Eğitim veren yüzbaşıyla aramızdan su sızmaması yetmedi. (bu yüzbaşı, ileride pilot olduğumda her havalimanında bir hatunum olacağını söyleyerek beni motive etmeye çalışmıştı)


Ben asker değildim, asker olamazdım.


Gerekli gereksiz sorgulayan, eleştiren, itaat edemeyen, ciddi olamayan, her ortamda bir mizah yakalamaya çalışan biriydim.


Kantinde sabırsızca turluyor, saat saat umutsuzca direnmeye çalışıyordum. Çenemi tutup boyun eğmem ve ağırbaşlı davranmam için kendime yalvarıp yakarıyordum.

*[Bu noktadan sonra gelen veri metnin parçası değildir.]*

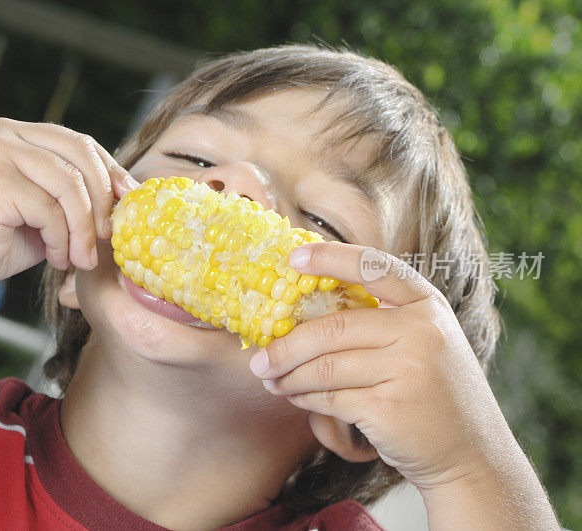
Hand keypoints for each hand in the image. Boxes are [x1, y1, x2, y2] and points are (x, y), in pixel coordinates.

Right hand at [0, 118, 138, 296]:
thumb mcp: (46, 211)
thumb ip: (75, 195)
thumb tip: (126, 194)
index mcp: (20, 133)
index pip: (80, 143)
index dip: (111, 172)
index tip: (129, 201)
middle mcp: (7, 133)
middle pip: (80, 154)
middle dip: (103, 199)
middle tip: (109, 236)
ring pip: (69, 184)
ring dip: (83, 228)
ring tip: (81, 257)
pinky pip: (50, 209)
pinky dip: (62, 239)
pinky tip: (57, 258)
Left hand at [249, 242, 513, 490]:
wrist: (472, 455)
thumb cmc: (434, 393)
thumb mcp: (425, 342)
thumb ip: (381, 321)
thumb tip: (301, 314)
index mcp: (427, 305)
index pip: (374, 267)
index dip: (330, 258)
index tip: (292, 257)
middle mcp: (421, 331)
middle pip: (334, 327)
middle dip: (286, 344)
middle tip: (258, 358)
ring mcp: (408, 370)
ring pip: (326, 366)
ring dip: (288, 375)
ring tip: (270, 379)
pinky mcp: (390, 408)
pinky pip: (330, 397)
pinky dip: (304, 397)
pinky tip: (294, 397)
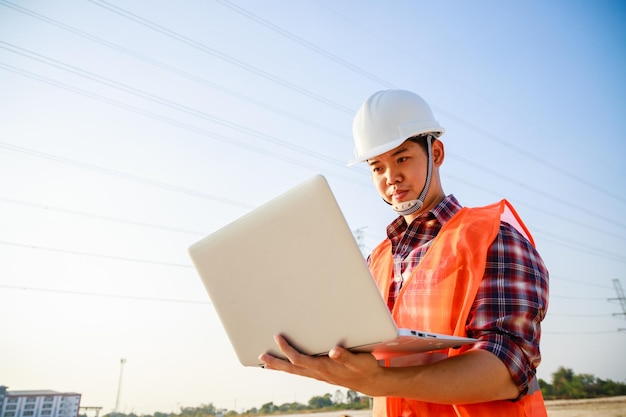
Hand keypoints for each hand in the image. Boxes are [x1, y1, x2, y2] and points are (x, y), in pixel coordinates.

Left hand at [258, 335, 384, 395]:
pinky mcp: (321, 374)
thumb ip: (346, 356)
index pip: (299, 359)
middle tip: (260, 357)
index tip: (278, 338)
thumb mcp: (358, 360)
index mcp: (324, 367)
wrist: (370, 381)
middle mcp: (318, 372)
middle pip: (291, 368)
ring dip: (280, 366)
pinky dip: (289, 368)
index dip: (287, 349)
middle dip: (275, 362)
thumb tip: (333, 351)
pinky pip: (300, 371)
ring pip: (294, 371)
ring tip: (266, 363)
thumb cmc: (364, 368)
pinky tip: (286, 365)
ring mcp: (318, 375)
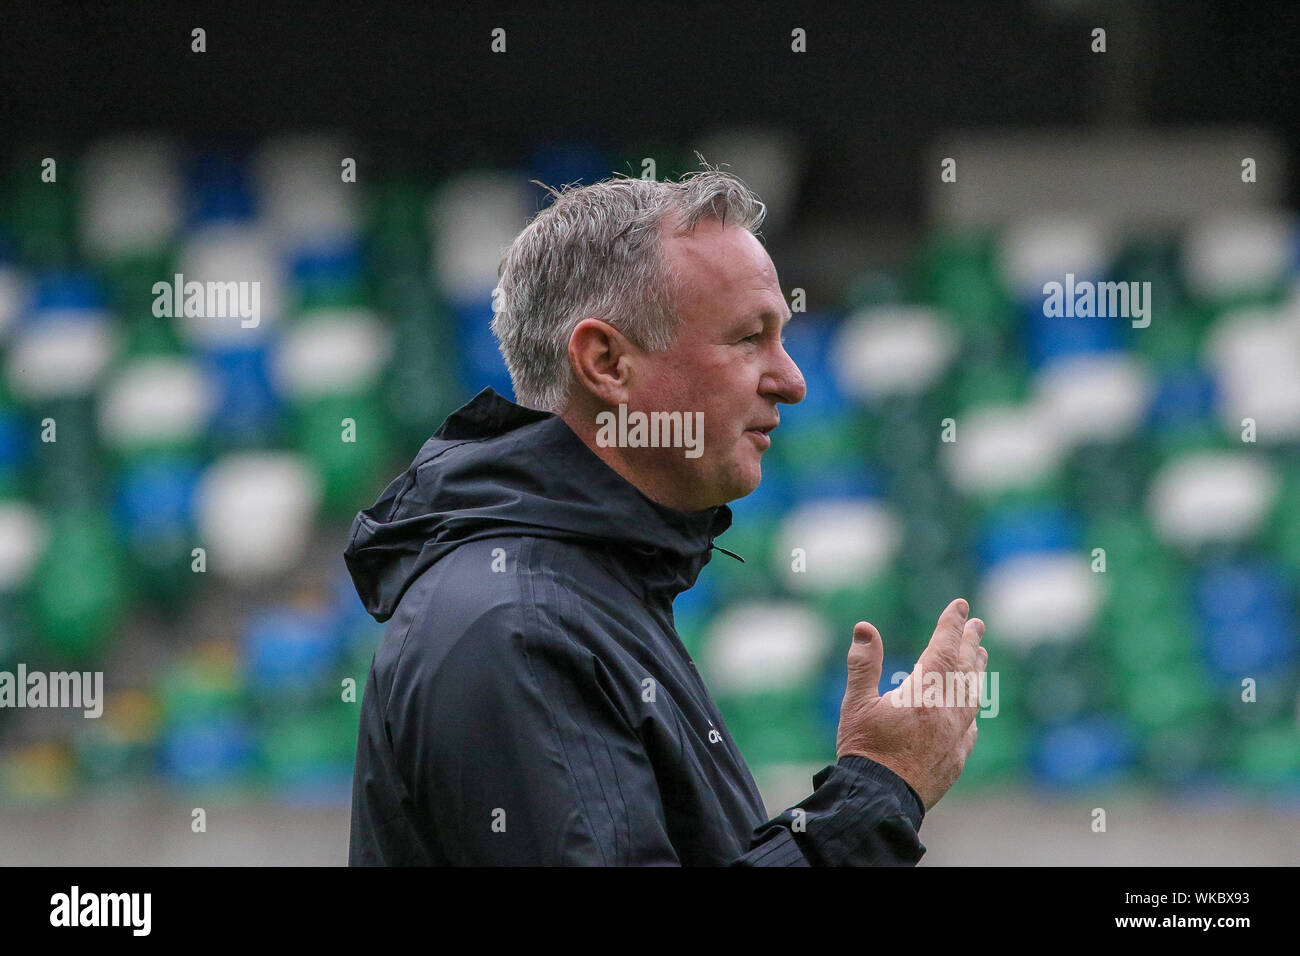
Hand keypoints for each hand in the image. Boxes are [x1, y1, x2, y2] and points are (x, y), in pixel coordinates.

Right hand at [834, 598, 987, 811]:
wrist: (878, 801)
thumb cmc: (864, 750)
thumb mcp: (855, 704)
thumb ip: (862, 664)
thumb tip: (864, 627)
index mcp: (924, 695)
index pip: (943, 650)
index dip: (951, 625)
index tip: (960, 605)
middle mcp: (947, 713)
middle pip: (964, 671)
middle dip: (970, 644)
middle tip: (977, 624)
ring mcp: (955, 738)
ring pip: (972, 698)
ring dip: (976, 674)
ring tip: (980, 656)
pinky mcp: (955, 761)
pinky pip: (970, 729)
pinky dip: (971, 710)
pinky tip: (970, 708)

Geri dönemezdim, hayatım yoktu benim, daha başta kaybetmiştim.


Sonunda istifa dilekçemi verirken ağlıyordum. Çadırımdan eşyalarımı toplarken ağlıyordum. İçtima yapmış arkadaşlarımın önünden bavulum elimde kampı terk ederken ağlıyordum. Ömrüm boyunca saçlarım üçe vurulmuş halde, hiçbir şeye gıkımı çıkarmadan yaşamayı göze alabilirdim, ayrılmak istemiyordum.

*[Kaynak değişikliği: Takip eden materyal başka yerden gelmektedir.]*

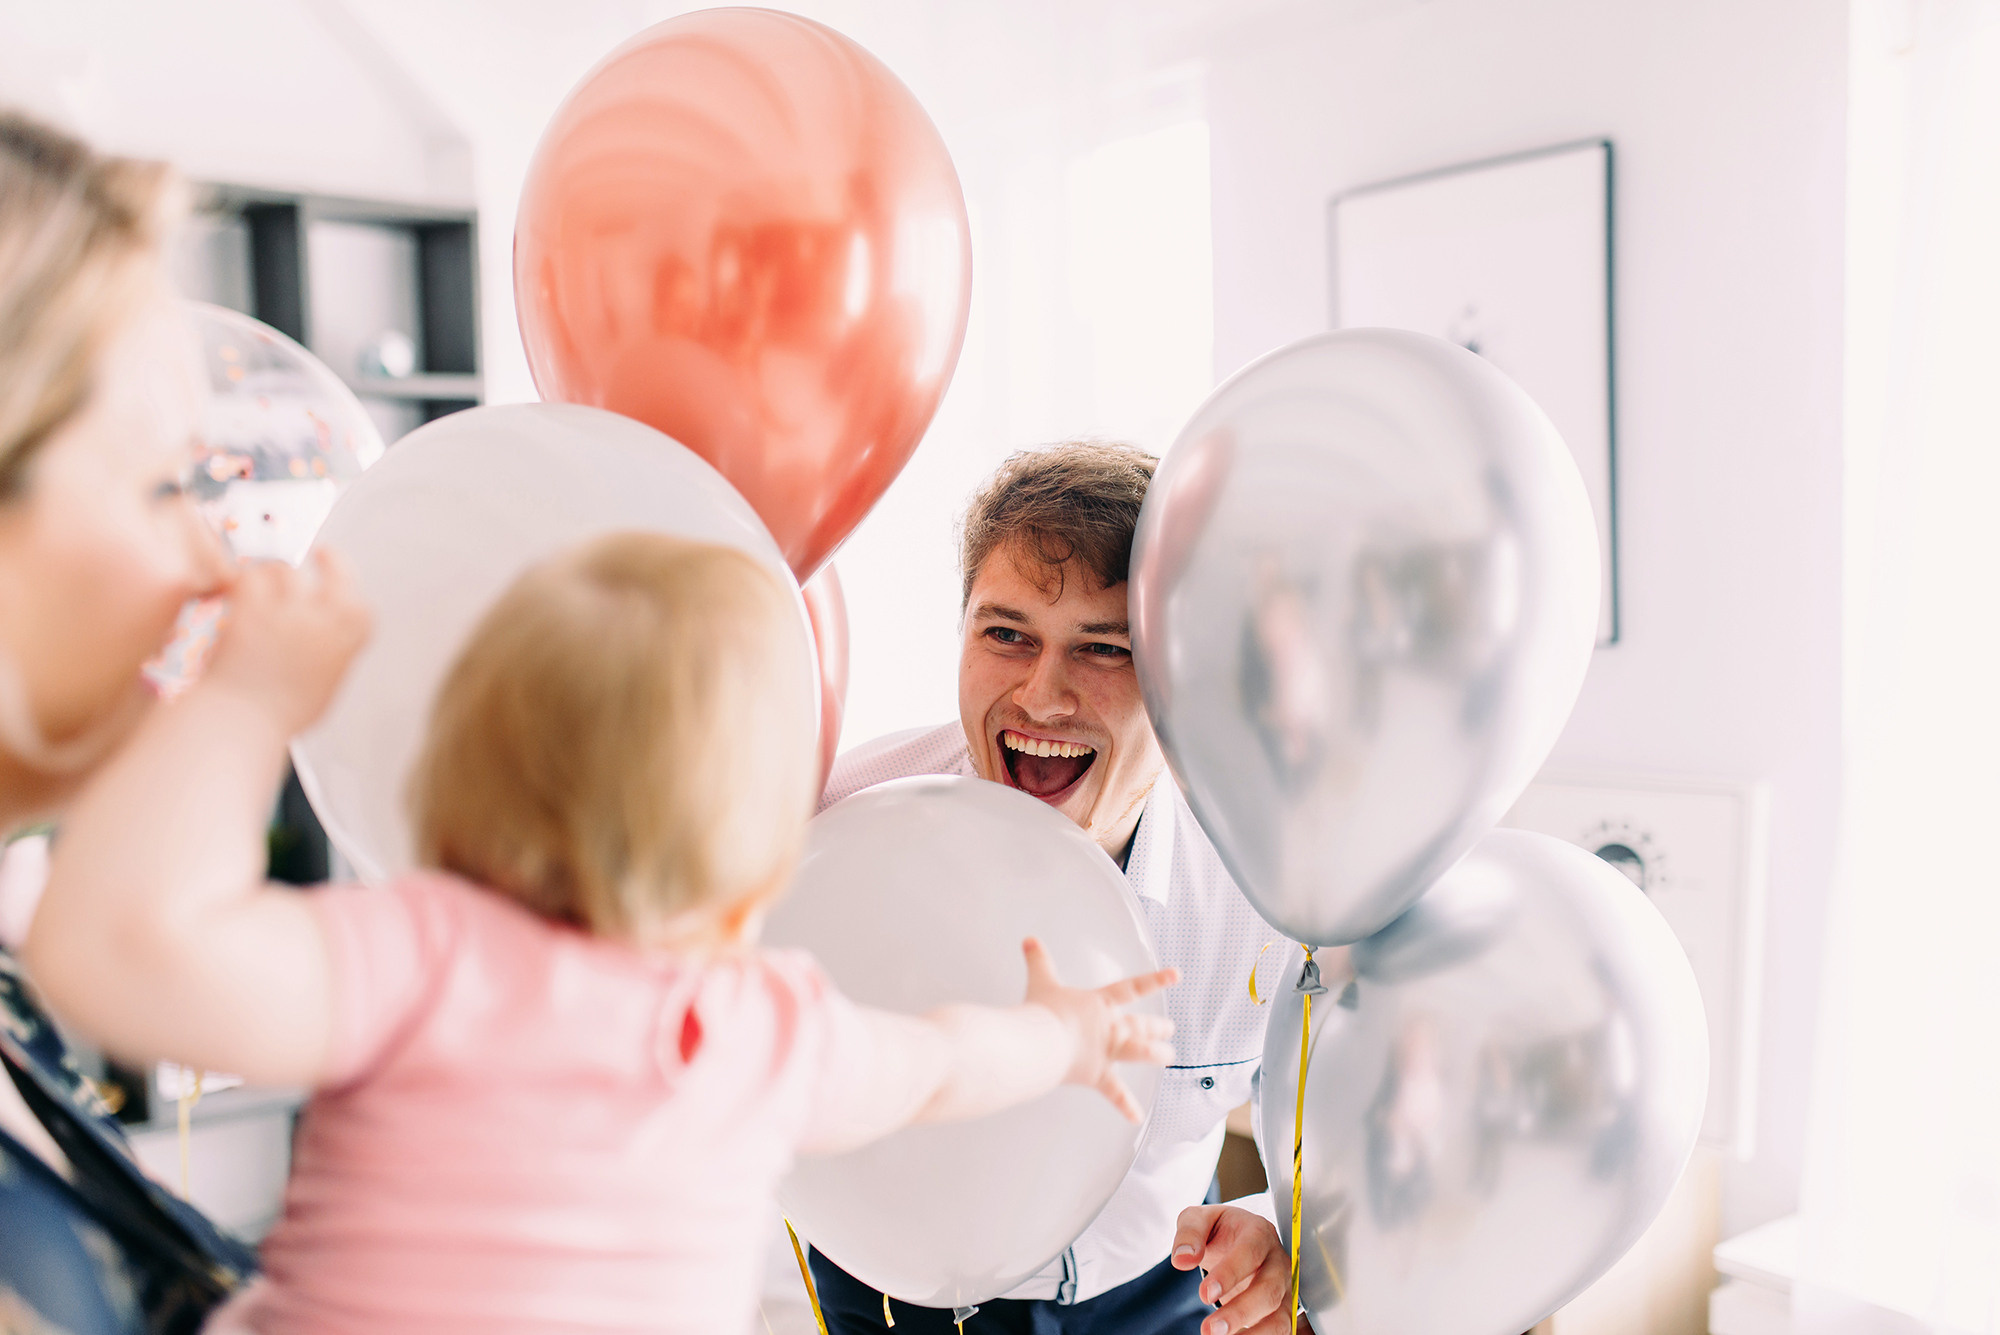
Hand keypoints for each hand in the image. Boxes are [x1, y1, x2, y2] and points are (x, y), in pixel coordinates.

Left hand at [201, 549, 369, 734]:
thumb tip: (329, 633)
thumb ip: (333, 649)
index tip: (347, 570)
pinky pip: (253, 576)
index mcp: (350, 637)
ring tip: (272, 583)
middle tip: (320, 553)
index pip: (360, 600)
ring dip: (280, 572)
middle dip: (327, 559)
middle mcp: (325, 616)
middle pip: (331, 568)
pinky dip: (249, 579)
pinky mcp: (252, 605)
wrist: (242, 716)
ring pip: (288, 568)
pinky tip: (244, 589)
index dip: (350, 580)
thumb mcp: (326, 680)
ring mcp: (289, 607)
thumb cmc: (282, 709)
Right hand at [1020, 937, 1177, 1121]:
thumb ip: (1037, 959)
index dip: (1155, 980)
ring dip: (1157, 1054)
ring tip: (1169, 1056)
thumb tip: (1028, 939)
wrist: (1042, 1040)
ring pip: (1140, 1053)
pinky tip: (1137, 1116)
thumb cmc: (1043, 1010)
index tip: (1177, 975)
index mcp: (1100, 1004)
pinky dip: (1125, 1106)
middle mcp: (1110, 1027)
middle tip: (1170, 1028)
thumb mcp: (1041, 980)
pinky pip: (1115, 1093)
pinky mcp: (1097, 1075)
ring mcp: (1107, 1052)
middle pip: (1140, 1025)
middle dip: (1157, 1027)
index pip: (1132, 988)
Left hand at [1172, 1204, 1310, 1334]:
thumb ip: (1189, 1234)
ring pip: (1279, 1317)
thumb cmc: (1220, 1230)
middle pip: (1268, 1290)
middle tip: (1210, 1329)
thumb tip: (1182, 1259)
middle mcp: (1277, 1261)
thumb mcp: (1199, 1219)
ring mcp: (1284, 1287)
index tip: (1205, 1294)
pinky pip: (1279, 1331)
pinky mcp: (1283, 1309)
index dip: (1229, 1275)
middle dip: (1240, 1312)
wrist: (1238, 1238)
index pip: (1249, 1253)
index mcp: (1258, 1232)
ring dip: (1254, 1334)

Yalova'dan İstanbul'a dönüş yolunda "sen asla uslanmayacaksın!" diyerek kendimi kınıyor, şimdiden pişmanlık ve utanç duygularıyla kıvranıyordum. Kara kara çaresizliğimin derinliğini düşünüyordum. Pençesine düştüğüm alışkanlıklarla kendi ayağımla dar ağacına çıkıyordum. Arenada gladyatörlerin arasına eğlence olsun diye atılmak için sırasını bekleyen bir köleydim.


Orada geçirdiğim iki hafta askeri değil adeta insani bir kamp olmuştu benim için.

Yeni değerler edinmiştim, karşı cinse bir insan gibi bakılabileceğini öğrenmiştim.

Taşlaşmış kalbim yumuşamıştı, kibrim sarsılmıştı. Günler boyu ağlamaya devam etmiştim.


Hiç aklıma gelmeyecek bambaşka bir tecrübeye hazırlanmakta olduğumu nereden bilebilirdim.